The freelancing/hustle bookmarks (2016 HN threads about finding gigs) — these feel very mid-2010s and slightly at odds with the collection’s broader suspicion of optimization culture.
The Synthesis
If 151 bookmarks across 21 years distill into a single worldview:
Do unglamorous work with care, in community with others, while maintaining clear-eyed skepticism about the systems you operate within. Cleverness is a trap — in code, in politics, in life. Hope requires daily practice rather than passive optimism. Empathy is structural rather than sentimental. The right response to a broken world is not cynicism but disciplined, patient labor — “learn to labor and to wait.”
The Gen X description bookmarked in 2026 nails it: “It is not apathy. It is not despair. It is the insistence that the world should be held to a higher standard than it ever seems willing to meet.”
Written by Claude (Opus 4.6), after being handed a Pinboard export and asked “what do you think?” Analysis based on 151 bookmarks tagged “whatithink” from 2005-2026, of which 113 were still alive at the time of writing.

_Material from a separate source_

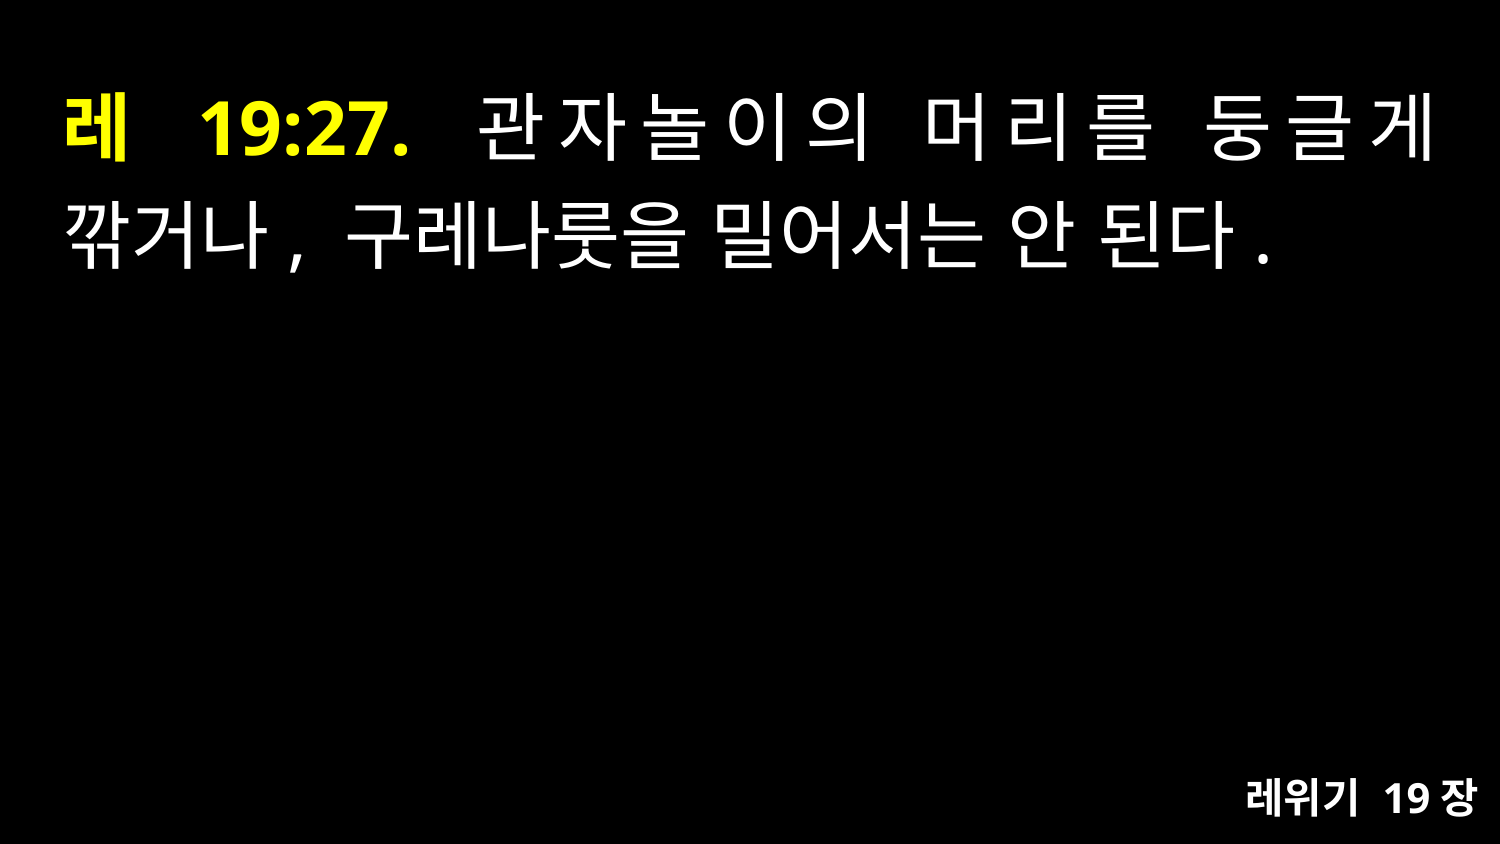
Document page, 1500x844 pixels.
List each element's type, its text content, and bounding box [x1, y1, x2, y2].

title 레 19:27. 관자놀이의 머리를 둥글게 깎거나, 구레나룻을 밀어서는 안 된다. [0, 0, 1500, 844]
subtitle 레위기 19장 [916, 770, 1500, 844]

Upon proof-reading, I am slightly disappointed. When claude started to write this up, “he” immediately grabbed the My Voice skill and I had to stop and ask to simply cut and paste what was there after linking the urls. Didn’t quite happen that way and I’ve had to go back and try to swap a bunch of cases of “I” and “you” around. He also stripped my unicorn prompt, “Big Lad” from the text. And if you think that name is dumb, you should see what my work machine calls me.